Auf zellulärer Ebene spielt der Tod eines Organismus keine Rolle.

Es ist noch nicht bekannt, was genau die posthume Genexpression verursacht. Tatsächlich hören nach dem Tod Sauerstoff und Nährstoffe auf, in die Zellen zu fließen. Eine neue Studie von Noble und Pozhitkov, Distinct Sequence Patterns in the active postmortal Transcriptome, könnte diese Frage klären.

Anhand von Originaldaten von Fischen und Mäusen fand Noble, dass sich die mRNA, die nach dem Tod aktiv war, von anderer mRNA in Zellen unterschied. Ungefähr 99% der RNA-Transkripte in Zellen werden nach dem Tod des Organismus schnell zerstört. Das verbleibende 1% enthält bestimmte Nukleotidsequenzen, die an Moleküle binden, die mRNA nach der Transkription regulieren. Dies ist wahrscheinlich das, was die posthume Genaktivität unterstützt.

Wissenschaftler glauben, dass dieser Mechanismus Teil der zellulären Reaktion ist, wenn sich der Körper von einer schweren Verletzung erholen kann. Möglicherweise versuchen Zellen im Todeskampf, „alle Klappen zu öffnen“, damit bestimmte Gene exprimiert werden können. Zum Beispiel Gene, die auf Entzündungen reagieren.

Warum ist es wichtig

Das Verständnis der Mechanismen hinter der postmortalen Genaktivität wird sich auf Organtransplantationen, Genforschung und Forensik auswirken. Zum Beispiel konnten Pedro Ferreira und seine Kollegen den Todeszeitpunkt eines Organismus genau bestimmen, indem sie sich nur auf posthume Veränderungen der Genexpression stützten. Dies kann nützlich sein, wenn Morde untersucht werden.

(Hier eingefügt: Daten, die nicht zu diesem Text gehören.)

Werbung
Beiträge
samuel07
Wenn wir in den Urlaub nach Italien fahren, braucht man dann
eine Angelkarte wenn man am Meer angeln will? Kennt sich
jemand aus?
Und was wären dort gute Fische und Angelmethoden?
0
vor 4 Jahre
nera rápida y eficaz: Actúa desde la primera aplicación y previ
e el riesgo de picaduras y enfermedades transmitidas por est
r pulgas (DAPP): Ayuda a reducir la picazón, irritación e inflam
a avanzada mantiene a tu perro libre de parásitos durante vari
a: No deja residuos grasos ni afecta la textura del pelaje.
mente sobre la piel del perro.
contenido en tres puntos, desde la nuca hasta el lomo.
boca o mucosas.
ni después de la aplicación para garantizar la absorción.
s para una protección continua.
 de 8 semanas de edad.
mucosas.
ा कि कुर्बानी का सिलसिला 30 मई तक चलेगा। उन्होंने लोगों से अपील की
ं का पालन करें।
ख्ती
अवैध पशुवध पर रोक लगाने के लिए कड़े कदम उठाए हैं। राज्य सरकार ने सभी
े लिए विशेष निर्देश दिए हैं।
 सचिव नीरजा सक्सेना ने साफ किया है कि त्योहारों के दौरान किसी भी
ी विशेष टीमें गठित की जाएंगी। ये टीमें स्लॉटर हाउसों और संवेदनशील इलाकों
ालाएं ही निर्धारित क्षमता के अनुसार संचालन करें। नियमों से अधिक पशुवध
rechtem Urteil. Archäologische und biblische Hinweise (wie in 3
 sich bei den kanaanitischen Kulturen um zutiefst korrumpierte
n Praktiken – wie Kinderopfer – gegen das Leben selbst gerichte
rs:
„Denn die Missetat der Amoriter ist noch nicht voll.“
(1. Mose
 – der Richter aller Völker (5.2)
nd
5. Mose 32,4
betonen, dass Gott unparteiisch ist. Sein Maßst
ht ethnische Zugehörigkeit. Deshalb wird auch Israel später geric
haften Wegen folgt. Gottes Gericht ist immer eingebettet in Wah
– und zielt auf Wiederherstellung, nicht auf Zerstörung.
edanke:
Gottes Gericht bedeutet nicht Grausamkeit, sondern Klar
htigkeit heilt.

Bei diesem Experiment wussten die Wissenschaftler jedoch, dass die untersuchten Gewebe Spendern ohne Pathologien gehörten und unter idealen Bedingungen gelagert wurden. Im wirklichen Leben können viele Faktoren die RNA-Transkription beeinflussen, von Krankheiten im Körper bis hin zur Umgebungstemperatur und der Zeit bis zur Probenahme. Bislang ist diese Untersuchungsmethode noch nicht für den Einsatz in Gerichtsverfahren geeignet.

Noble und Pozhitkov glauben, dass diese Entdeckungen auch bei Organtransplantationen nützlich sein werden.

Die Organe der Spender befinden sich für einige Zeit außerhalb des Körpers. Vielleicht beginnt die RNA in ihnen die gleichen Signale zu senden wie im Todesfall. Laut Pozhitkov kann dies die Gesundheit von Patienten beeinträchtigen, die ein neues Organ erhalten haben. Sie haben im Vergleich zur Allgemeinbevölkerung eine erhöhte Krebsinzidenz. Vielleicht liegt es nicht an den Medikamenten, die das Immunsystem unterdrücken, die sie einnehmen müssen, sondern an den postmortalen Prozessen im transplantierten Organ. Genaue Daten gibt es noch nicht, aber Forscher erwägen, Organe für die Transplantation nicht in der Kälte, sondern mit künstlicher Lebenserhaltung aufzubewahren.